OK, OK, I know you’re thinking, “Chip Conley, what has gotten into you? You wrote a book with the subtitle How to Profit Your Business and Change the World” just last year (MARKETING THAT MATTERS). Yes, I did and I truly, deeply believe that the business world has enough power and resources to be the primary initiator of positive change in the world. In fact, if you Google “change the world,” you don’t see any politician or government’s website show up on the first page of results. What comes up is former Apple marketing guru Guy Kawasaki’s blog. You see David Bornstein’s book and website on how social entrepreneurs are making a difference. You sense the earnestness of people’s desire to use private enterprise for public good. And, yet, then, you come across rocker Joan Jett’s Cadillac Story at the top of the Sponsored Links. Once again, how can a big Escalade create a positive change in the world? The ad men are up to their old ways.

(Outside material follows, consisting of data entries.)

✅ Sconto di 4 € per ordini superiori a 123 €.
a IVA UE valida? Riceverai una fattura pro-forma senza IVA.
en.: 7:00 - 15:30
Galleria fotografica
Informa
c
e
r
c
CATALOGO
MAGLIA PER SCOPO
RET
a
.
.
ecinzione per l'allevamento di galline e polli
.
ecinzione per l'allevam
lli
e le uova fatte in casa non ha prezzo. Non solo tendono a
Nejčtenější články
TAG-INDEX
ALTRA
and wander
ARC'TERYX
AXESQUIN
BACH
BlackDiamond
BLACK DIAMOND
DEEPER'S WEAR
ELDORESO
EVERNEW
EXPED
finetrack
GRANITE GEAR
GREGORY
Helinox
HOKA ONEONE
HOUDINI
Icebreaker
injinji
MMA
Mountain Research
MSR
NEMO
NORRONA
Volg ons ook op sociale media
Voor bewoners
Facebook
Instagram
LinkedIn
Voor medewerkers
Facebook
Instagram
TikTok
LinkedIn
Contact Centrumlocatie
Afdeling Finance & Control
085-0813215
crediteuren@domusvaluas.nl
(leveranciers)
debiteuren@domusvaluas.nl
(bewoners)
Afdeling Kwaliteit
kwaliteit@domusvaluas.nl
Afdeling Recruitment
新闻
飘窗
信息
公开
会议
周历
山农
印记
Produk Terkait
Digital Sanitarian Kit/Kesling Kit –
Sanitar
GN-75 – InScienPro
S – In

So, we have a good problem. PC Pollution (and I don’t mean the personal computer kind). Every business out there knows they need to be perceived as being Politically Correct. Otherwise they risk becoming a stock market dog like Wal-Mart (don’t believe those Bentonville execs went green on us overnight because they saw the light on their own). So, Joe & Mary Customer start getting a little confused. Who should they believe? Is that GAP ad campaign featuring the Red merchandise a good thing because it suggests that a small portion of proceeds goes to a worthy cause? Or is it a bad thing because it’s a crass attempt to get people to buy things they don’t need which just adds more crap to the planet? I don’t have the answer but I do believe we’re likely to see a big shift in the next 5 years which will help Joe & Mary see beyond the PC BS.
The number one change we’ll see in the socially responsible business world will be transparency. It’s already happening as smart companies are opening their books, processes, and boardrooms to activists and journalists to show that they aren’t just bluffing with their ad campaigns. While the stock market world has had social indexes like Domini for years (which has allowed investors to invest in socially responsible companies), the consuming public hasn’t had any “Good Housekeeping” seal of approval that globally says “this company walks its talk.” There are a number of very savvy folks who are in the process of creating those kinds of seals of approval and I welcome them because it will be a nice editor for all the socially responsible advertising clutter we’re starting to see.
In sum, can you truly change the world? Perhaps not by yourself, but that doesn’t mean you shouldn’t try. I’m encouraged that the business world has jumped on the bandwagon en masse, but let’s see how long some of those companies stay on the bandwagon when they realize there are responsibilities that come with looking socially responsible. Given the big shift of leadership we’re likely to see in the next ten years (with the retirement of the Baby Boomers), I’m optimistic about the new crop of business leaders I’m meeting when I go out and speak at business schools–a different breed from even what I experienced nearly a quarter century ago. This new breed doesn’t just believe that we can change the world–they actually know that the consequences of not changing our collective habits will be devastating.